Tutte queste valutazioni elencate in ordine sparso e probabilmente in modalità confusionaria concorrono a delineare un quadro di grande proccupazione per lo stato di salute della libertà di stampa. Giornalisti tenuti costantemente sotto il giogo del ricatto occupazionale ben difficilmente troveranno la forza e la voglia di battersi sempre e comunque per essere liberi; nella migliore delle ipotesi saranno tentati di girare la testa dall’altra parte, o di far finta di non vedere, o si limiteranno a pubblicare le “veline” che copiosamente giungono ogni giorno in redazione dai vari poteri – più o meno forti – che stringono d’assedio i giornali. Forse l’unica chance di coltivare l’orticello della libertà di stampa e di non lasciarlo avvizzire è allora proprio quello del giornalismo online: un giornalismo fatto di strumenti leggeri, poco costosi, pervasivo perchè diffuso attraverso il web, capace di reggersi su gambe proprie o comunque non costretto a far affidamento ad un editore-padrone, sorretto da investimenti pubblicitari che non ne condizionino pesantemente i contenuti.

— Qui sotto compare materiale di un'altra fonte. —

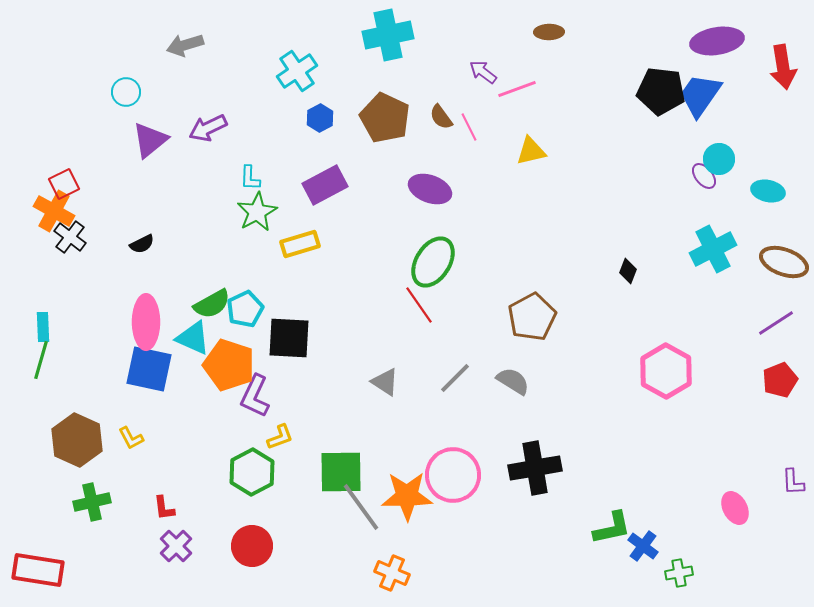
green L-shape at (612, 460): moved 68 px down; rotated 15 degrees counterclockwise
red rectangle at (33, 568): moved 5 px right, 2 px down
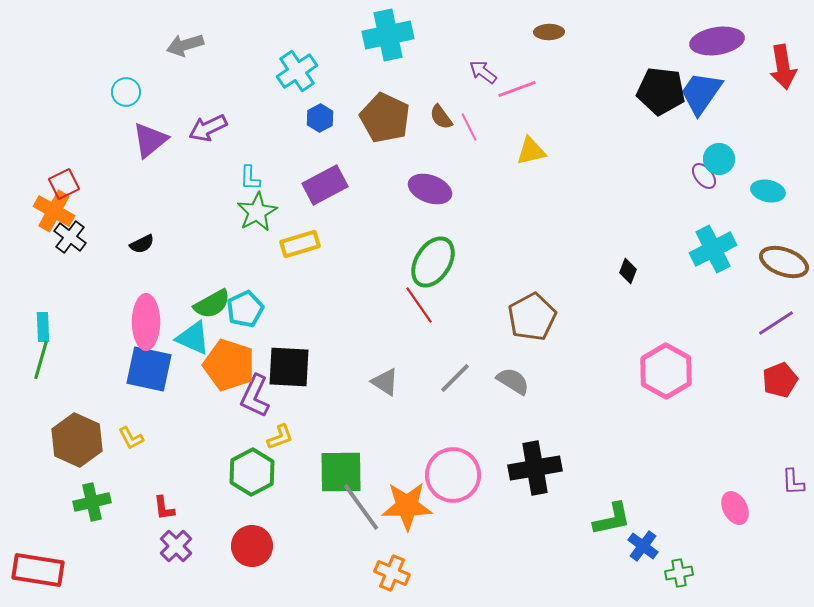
blue trapezoid at (700, 95): moved 1 px right, 2 px up
black square at (289, 338): moved 29 px down
orange star at (407, 496): moved 10 px down
green L-shape at (612, 528): moved 9 px up
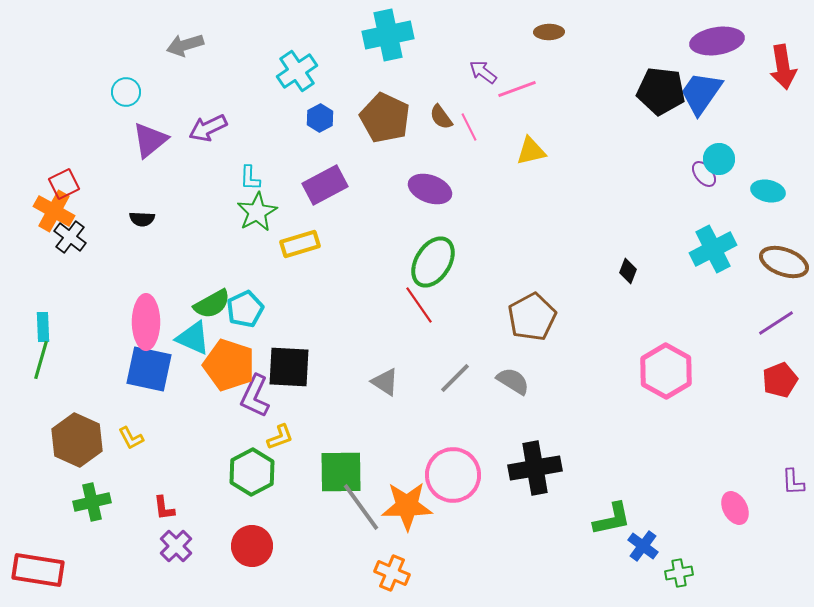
purple ellipse at (704, 176): moved 2 px up
black semicircle at (142, 244): moved 25 px up; rotated 30 degrees clockwise
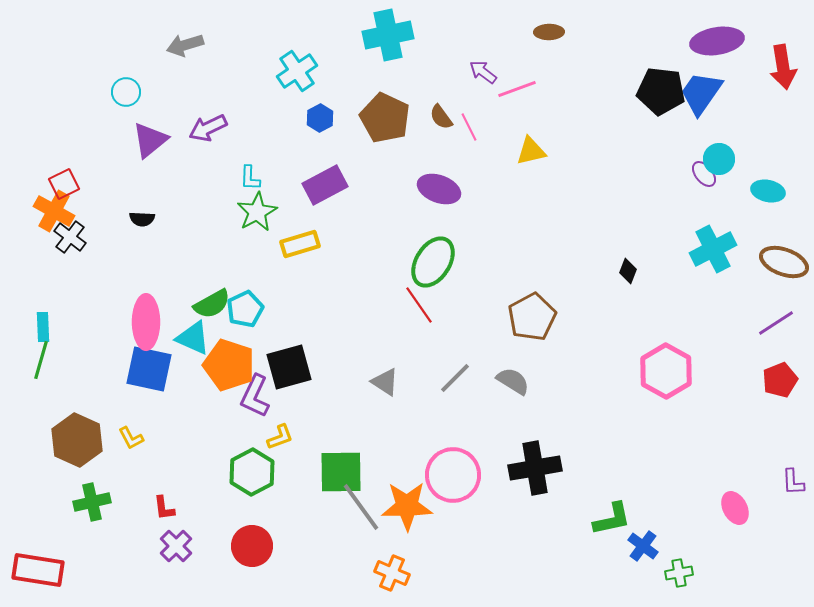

Amaro paradosso: il giornalismo 2.0 che soffoca nella culla i paludati custodi della libertà di stampa (i giornali tradizionali) e che alla fine diventa esso stesso ultimo baluardo proprio di quella libertà. E’ un po’ il principio del rasoio di Occam, alla fine: se hai un problema e disponi di svariate ipotesi, scegli sempre quella più semplice. Lineare, no?